Work instructions
Check every line of the data for the string "Nuclei" and copy the ones that have it.

Material provided
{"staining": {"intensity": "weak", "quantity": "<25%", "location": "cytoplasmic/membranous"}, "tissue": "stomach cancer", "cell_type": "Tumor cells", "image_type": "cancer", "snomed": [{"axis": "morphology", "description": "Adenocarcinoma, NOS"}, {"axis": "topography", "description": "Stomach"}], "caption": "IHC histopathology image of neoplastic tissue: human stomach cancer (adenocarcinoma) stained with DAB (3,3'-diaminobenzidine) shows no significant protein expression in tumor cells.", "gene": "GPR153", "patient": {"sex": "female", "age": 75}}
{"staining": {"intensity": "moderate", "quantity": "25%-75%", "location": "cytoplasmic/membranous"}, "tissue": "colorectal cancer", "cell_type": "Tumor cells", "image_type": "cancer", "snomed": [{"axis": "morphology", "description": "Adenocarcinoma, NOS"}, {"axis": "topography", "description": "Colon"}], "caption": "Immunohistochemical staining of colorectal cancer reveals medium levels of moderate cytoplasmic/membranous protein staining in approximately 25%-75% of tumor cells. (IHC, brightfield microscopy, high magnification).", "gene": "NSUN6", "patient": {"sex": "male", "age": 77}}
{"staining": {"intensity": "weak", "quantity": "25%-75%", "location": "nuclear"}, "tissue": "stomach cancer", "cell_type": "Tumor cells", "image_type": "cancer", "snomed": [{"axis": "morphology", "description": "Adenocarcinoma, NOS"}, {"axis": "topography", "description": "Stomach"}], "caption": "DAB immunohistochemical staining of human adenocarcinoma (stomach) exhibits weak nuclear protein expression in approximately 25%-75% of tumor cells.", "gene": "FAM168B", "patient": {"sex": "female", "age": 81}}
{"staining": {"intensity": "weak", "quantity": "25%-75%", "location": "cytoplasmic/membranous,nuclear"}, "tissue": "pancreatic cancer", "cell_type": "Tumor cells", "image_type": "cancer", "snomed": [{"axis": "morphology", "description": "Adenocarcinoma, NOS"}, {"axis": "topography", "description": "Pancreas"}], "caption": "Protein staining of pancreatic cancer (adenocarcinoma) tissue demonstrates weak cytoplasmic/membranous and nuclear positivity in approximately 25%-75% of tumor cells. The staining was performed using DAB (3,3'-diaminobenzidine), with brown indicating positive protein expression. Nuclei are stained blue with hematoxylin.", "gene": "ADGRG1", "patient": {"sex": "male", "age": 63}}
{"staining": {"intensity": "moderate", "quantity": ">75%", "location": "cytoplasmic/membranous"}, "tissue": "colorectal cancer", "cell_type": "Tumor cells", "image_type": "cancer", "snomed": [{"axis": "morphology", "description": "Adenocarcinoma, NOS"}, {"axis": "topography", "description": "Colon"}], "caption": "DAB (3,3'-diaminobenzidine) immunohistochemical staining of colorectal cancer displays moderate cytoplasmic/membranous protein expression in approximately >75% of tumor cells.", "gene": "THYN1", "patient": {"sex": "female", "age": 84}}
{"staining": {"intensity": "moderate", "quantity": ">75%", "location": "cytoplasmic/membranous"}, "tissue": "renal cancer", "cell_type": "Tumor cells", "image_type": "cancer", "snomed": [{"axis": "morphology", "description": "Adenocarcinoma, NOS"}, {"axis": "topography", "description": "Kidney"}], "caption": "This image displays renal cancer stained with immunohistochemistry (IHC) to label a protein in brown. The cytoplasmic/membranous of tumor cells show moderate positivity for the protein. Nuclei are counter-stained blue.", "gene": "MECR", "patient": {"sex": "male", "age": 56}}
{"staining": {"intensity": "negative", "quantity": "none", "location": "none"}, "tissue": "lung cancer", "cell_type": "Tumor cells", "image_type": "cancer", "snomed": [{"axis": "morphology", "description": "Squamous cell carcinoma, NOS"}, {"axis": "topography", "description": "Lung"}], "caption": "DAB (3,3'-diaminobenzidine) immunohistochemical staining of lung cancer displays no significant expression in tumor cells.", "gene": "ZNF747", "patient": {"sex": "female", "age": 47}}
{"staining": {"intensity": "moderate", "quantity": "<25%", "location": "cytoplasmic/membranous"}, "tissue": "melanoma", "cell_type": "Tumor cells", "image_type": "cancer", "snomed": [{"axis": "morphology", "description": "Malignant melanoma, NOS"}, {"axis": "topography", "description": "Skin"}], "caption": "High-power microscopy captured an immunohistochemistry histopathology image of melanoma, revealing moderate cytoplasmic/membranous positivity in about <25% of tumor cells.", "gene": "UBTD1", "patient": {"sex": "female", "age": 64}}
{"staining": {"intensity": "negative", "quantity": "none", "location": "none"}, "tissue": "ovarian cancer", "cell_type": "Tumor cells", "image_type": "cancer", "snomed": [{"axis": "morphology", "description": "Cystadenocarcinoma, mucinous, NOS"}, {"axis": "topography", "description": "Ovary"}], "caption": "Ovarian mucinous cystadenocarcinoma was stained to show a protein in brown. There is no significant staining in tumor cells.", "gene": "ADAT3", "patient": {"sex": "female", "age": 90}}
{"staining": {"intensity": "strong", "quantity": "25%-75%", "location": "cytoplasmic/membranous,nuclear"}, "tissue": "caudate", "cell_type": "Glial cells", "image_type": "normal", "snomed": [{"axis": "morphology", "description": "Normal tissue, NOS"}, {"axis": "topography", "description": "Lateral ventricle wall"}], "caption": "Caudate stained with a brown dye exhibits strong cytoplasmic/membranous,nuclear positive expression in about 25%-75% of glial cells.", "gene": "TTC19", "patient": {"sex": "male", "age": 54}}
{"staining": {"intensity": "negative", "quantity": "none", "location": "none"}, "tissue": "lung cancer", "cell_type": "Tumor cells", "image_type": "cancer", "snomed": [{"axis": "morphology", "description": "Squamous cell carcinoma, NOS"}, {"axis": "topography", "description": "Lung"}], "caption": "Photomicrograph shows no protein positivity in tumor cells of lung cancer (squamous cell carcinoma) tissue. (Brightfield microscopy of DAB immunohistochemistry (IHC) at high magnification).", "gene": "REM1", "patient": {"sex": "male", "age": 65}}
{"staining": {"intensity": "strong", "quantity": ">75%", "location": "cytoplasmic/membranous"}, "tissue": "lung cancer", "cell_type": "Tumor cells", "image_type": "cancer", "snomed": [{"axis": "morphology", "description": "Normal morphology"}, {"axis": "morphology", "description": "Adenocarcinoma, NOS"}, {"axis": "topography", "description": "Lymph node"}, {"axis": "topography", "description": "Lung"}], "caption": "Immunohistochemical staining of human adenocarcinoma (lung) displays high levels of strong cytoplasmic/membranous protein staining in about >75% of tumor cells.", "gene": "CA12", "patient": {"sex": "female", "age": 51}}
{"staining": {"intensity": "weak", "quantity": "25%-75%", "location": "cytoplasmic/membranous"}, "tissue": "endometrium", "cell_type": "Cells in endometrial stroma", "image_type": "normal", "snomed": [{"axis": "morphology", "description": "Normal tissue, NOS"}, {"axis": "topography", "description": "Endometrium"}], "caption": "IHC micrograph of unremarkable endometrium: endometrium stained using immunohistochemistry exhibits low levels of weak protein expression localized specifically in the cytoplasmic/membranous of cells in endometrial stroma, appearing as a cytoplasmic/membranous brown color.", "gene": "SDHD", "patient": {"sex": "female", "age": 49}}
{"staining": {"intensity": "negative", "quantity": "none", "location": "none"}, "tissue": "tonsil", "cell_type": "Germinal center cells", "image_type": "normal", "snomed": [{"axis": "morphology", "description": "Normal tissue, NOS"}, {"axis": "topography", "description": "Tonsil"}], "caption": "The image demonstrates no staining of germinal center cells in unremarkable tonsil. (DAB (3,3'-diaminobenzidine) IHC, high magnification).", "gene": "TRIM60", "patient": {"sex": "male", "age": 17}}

Your response
{"staining": {"intensity": "weak", "quantity": "25%-75%", "location": "cytoplasmic/membranous,nuclear"}, "tissue": "pancreatic cancer", "cell_type": "Tumor cells", "image_type": "cancer", "snomed": [{"axis": "morphology", "description": "Adenocarcinoma, NOS"}, {"axis": "topography", "description": "Pancreas"}], "caption": "Protein staining of pancreatic cancer (adenocarcinoma) tissue demonstrates weak cytoplasmic/membranous and nuclear positivity in approximately 25%-75% of tumor cells. The staining was performed using DAB (3,3'-diaminobenzidine), with brown indicating positive protein expression. Nuclei are stained blue with hematoxylin.", "gene": "ADGRG1", "patient": {"sex": "male", "age": 63}}
{"staining": {"intensity": "moderate", "quantity": ">75%", "location": "cytoplasmic/membranous"}, "tissue": "renal cancer", "cell_type": "Tumor cells", "image_type": "cancer", "snomed": [{"axis": "morphology", "description": "Adenocarcinoma, NOS"}, {"axis": "topography", "description": "Kidney"}], "caption": "This image displays renal cancer stained with immunohistochemistry (IHC) to label a protein in brown. The cytoplasmic/membranous of tumor cells show moderate positivity for the protein. Nuclei are counter-stained blue.", "gene": "MECR", "patient": {"sex": "male", "age": 56}}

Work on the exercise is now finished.